### Text
Moving people ...

This Guardian article about Pete Seeger struck a chord with me last week. Here is an extract:

Why did Pete Seeger, who has died aged 94, matter? Because for over 75 years he stood true to his original vision, he never wavered. Even when his beliefs had a huge impact on his life and career: he never sold out. He wasn't just a folk singer, or an activist: he was both.

Pete believed that music could make a difference. Not change the world, he never claimed that – he once said that if music could change the world he'd only be making music – but he believed that while music didn't have agency, it did have the power to make a difference.

I spend a lot of my time arguing to singers, to audiences and to donors that singing makes a difference.  It's my job, but it's also what I believe.

### Task 1
Answer these questions about the Pete Seeger post.
(a) At what age did Pete Seeger die?
(b) For how many years did he stand true to his original vision?
(c) What does the writer spend much time arguing to singers, audiences and donors?
### Task 2
Continue the Pete Seeger post from the point where it stops.
The entries after this text are not needed for any of the work here.

### Material shown
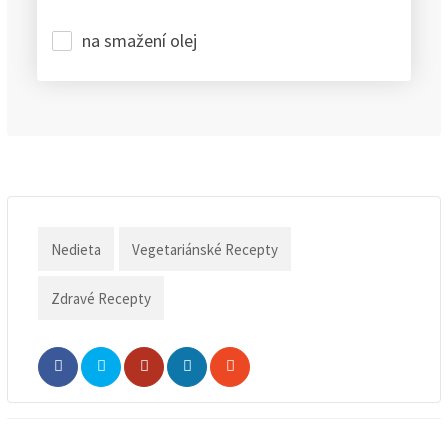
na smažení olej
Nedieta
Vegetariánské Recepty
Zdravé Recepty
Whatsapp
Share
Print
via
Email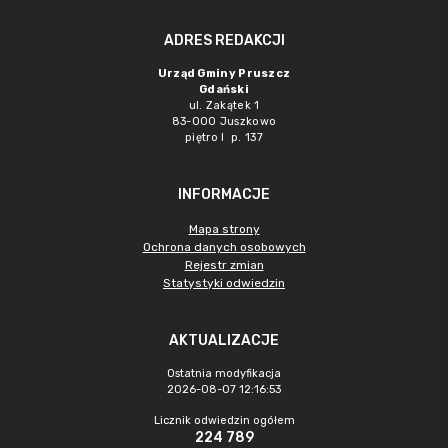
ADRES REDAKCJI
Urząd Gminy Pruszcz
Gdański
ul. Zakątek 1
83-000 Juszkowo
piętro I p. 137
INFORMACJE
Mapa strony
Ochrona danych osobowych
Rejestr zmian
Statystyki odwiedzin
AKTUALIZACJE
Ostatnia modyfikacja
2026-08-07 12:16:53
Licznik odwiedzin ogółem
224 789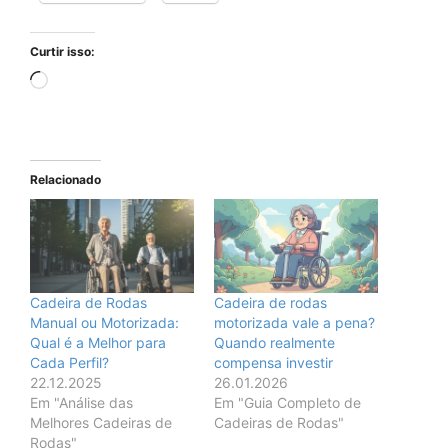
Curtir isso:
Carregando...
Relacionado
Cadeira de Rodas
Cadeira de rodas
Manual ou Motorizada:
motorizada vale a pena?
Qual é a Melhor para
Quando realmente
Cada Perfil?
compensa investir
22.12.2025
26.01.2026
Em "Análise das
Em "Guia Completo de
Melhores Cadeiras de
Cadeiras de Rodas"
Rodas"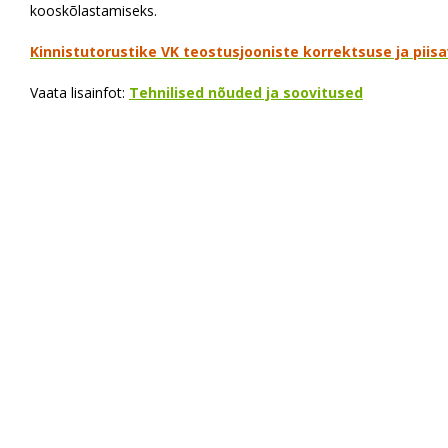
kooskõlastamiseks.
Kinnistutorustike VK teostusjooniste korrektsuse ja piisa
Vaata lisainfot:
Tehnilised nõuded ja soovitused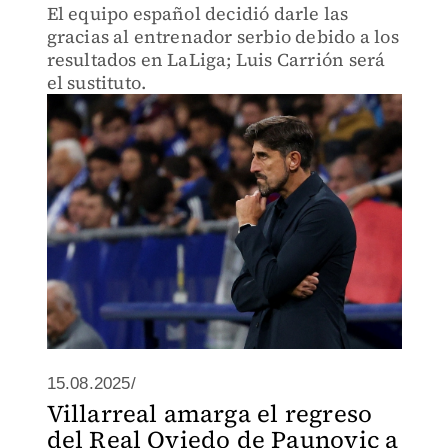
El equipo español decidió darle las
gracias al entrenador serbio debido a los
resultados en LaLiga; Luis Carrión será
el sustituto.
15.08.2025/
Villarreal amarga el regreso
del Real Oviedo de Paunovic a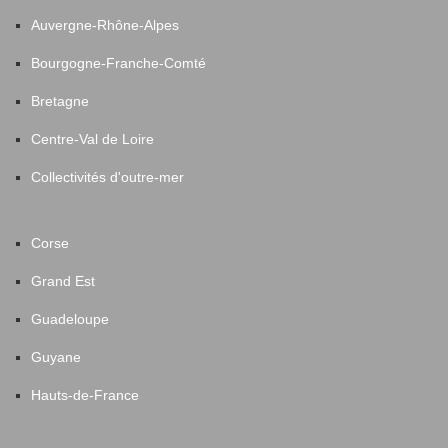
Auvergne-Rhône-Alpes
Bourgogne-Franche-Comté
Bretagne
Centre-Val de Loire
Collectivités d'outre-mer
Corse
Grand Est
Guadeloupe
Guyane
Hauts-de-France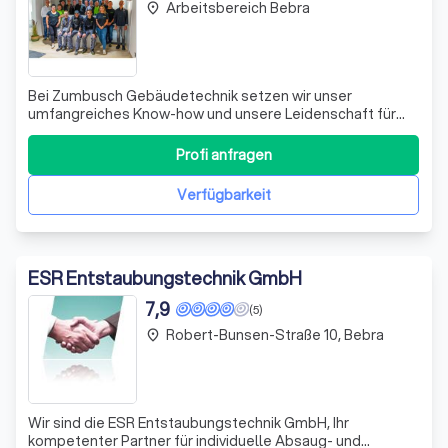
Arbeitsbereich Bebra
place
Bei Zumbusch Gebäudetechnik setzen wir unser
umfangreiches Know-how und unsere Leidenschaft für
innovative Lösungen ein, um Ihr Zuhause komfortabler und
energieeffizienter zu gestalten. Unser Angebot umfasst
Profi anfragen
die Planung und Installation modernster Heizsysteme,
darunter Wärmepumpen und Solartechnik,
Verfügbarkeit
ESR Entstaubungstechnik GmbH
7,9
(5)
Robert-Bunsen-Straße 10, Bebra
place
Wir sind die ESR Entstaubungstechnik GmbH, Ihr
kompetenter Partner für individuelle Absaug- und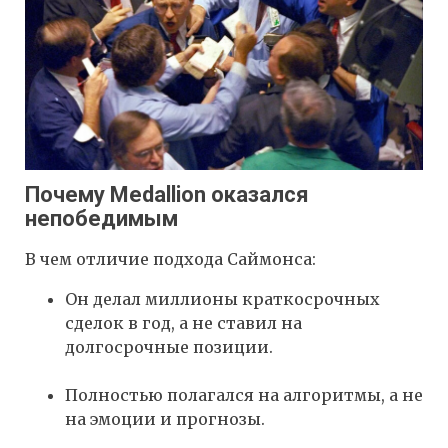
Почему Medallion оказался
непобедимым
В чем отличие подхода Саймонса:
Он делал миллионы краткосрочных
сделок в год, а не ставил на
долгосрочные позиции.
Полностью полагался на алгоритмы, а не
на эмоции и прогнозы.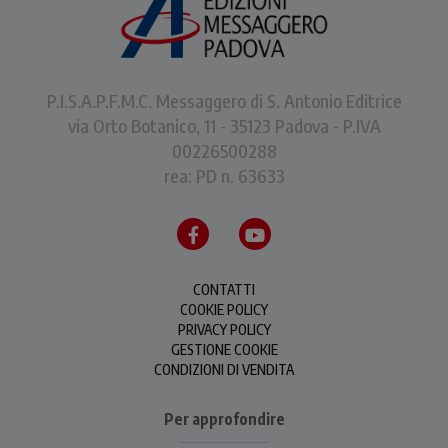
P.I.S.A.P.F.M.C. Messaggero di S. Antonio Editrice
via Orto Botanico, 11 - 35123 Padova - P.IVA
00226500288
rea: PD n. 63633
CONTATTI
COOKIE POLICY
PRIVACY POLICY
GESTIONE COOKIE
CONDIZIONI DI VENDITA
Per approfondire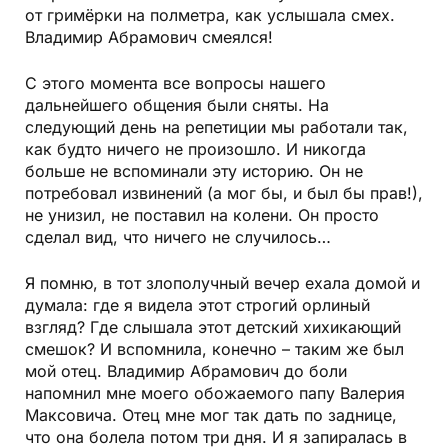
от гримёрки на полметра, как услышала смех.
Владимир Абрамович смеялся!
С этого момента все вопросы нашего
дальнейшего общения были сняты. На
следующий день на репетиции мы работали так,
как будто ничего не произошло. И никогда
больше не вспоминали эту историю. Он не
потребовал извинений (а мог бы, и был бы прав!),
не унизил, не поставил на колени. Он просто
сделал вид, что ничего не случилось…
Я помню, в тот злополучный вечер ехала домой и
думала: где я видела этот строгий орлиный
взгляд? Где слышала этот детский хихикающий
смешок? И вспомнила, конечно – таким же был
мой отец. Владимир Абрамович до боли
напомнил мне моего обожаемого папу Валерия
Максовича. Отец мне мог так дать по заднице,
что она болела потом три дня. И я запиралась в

### Task output 1
(a) 94
(b) Over 75 years
(c) That singing makes a difference

### Task output 2
Most recently, for example, NYCGMC has offered to do a Big Gay Sing in Dublin this June as a fundraiser for 'Marriage  Equality', an organization that campaigns in Ireland for the freedom to marry for same-sex couples. We will help raise thousands of Euro to help fund a political campaign.  Likewise, last May, we sang a song called 'Home' at the annual 'AIDS WALK' in Central Park front of 10,000 people, two days after the brutal and highly intentional murder of Mark Carson, a gay man out for a drink in the Village on a Friday night. I found myself making a speech about how NYC was our home too. When we sang the song, you could feel the resonance, as we sang what the community was feeling, expressed their fears, allowed their grief and left them with hope.

In fact every time we sing, on the streets, in big concert halls, at gay weddings and fundraisers, our singing breaks down barriers, entertains people, draws them in, makes them think and crucially makes them feel. It happens person by person, as individuals start to tap their feet, sing along with us, or a solitary tear trickles down a cheek. They are moved: physically; psychologically; and ideologically.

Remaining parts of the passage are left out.